Netflix executive Arora said his firm is also working to expand its payment options in countries with low credit and debit card penetration. In markets like the Philippines, subscribers can pay for Netflix through their mobile telephone plans, or by purchasing prepaid Netflix cards at convenience stores.
Fast growth, intense competition
The company faces competition in the region, and not just from Disney+, a distant, but ambitious, global number two in the industry. Other regional rivals include Hong Kong video service Viu, popular for its Korean dramas, as well as Chinese tech giant Tencent’s WeTV, which in June bought the assets of Malaysian streaming platform Iflix.
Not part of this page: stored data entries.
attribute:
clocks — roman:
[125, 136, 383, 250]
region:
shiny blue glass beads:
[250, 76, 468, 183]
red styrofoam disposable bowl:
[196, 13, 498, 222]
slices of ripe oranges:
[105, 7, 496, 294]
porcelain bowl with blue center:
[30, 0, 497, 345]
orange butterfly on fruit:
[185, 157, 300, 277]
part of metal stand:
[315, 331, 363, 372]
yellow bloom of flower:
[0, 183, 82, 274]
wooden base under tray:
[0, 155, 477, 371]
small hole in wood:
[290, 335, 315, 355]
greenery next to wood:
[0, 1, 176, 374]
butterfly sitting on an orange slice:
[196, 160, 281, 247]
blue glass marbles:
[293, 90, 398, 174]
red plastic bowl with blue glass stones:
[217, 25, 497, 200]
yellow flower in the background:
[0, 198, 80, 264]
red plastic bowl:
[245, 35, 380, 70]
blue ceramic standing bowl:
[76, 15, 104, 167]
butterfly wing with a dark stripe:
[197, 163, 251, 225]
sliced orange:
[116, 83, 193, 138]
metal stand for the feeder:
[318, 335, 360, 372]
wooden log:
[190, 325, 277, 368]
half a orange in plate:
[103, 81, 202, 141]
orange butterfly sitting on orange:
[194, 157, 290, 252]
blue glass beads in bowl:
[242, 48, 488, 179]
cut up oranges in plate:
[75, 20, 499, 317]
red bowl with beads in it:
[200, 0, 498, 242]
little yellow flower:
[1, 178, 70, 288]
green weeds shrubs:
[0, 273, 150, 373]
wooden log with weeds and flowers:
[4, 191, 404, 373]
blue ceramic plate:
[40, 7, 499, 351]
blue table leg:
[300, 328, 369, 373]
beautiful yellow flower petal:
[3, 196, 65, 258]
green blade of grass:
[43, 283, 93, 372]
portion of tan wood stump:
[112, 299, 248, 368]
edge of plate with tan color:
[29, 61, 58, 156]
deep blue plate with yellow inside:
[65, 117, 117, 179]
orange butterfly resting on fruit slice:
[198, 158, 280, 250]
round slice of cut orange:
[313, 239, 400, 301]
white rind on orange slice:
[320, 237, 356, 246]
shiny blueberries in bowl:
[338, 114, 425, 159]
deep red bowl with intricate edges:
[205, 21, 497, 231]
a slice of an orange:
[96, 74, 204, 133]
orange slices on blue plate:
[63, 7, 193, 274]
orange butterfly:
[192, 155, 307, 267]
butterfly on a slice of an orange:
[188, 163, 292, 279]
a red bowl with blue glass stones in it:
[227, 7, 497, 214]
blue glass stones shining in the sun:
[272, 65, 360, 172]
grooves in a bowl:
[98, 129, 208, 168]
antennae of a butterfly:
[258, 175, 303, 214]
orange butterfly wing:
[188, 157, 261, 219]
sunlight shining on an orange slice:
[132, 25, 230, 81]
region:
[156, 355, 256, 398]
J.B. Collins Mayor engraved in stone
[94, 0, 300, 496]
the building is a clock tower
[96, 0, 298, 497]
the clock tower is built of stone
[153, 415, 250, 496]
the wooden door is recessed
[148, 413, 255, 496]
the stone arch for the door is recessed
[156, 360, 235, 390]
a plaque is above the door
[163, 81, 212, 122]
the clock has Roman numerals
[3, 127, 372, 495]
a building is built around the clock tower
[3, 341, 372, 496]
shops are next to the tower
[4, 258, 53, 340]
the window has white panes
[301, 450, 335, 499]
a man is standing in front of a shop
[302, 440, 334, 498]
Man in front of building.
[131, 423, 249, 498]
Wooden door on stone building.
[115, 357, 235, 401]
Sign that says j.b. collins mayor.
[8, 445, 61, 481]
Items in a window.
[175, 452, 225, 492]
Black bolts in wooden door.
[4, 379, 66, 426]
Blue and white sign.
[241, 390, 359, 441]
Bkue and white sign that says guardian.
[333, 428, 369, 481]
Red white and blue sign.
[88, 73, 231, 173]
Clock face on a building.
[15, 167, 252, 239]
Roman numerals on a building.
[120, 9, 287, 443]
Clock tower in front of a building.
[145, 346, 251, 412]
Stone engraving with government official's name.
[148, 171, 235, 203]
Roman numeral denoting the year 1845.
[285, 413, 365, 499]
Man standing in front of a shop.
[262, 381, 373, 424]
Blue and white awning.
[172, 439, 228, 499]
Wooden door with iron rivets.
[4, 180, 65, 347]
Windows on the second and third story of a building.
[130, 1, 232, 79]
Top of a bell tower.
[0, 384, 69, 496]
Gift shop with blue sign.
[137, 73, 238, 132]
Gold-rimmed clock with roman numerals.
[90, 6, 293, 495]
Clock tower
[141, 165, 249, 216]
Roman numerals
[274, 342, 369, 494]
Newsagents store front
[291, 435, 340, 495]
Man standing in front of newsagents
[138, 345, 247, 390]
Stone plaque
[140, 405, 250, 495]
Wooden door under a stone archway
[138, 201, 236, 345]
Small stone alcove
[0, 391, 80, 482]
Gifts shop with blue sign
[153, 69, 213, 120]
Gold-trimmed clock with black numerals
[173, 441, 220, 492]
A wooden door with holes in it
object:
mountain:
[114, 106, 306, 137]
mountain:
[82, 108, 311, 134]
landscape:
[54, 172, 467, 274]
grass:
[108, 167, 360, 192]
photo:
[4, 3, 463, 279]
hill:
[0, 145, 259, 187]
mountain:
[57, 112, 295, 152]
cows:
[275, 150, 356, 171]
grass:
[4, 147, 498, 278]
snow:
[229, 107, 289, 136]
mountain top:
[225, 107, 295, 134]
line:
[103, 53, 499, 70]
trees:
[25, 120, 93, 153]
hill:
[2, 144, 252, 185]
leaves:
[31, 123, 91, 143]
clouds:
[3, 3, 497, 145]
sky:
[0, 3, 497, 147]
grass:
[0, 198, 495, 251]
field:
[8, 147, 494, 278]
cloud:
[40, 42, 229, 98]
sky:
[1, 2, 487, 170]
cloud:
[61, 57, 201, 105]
Disney+ is currently in the middle of a hiring spree across the region and is expected to launch broadly in the coming months jointly with its Indian streaming platform Hotstar. Disney’s family and superhero movies have proven consistent hits in Southeast Asia.
In Indonesia, the world’s fourth-most populous country with 270 million people, Disney+ said last week it would start operating in September in partnership with state-owned telecommunications firm Telkomsel with a catalogue that will include more than 300 local movies.
Bracing for the challenge, Netflix Southeast Asia content lead Myleeta Aga told Reuters that the firm, which announced two new original Indonesian productions earlier last Thursday, places high importance on the region and will continue to ramp up local content offerings. She said Netflix expects to start filming projects in Indonesia and Thailand soon.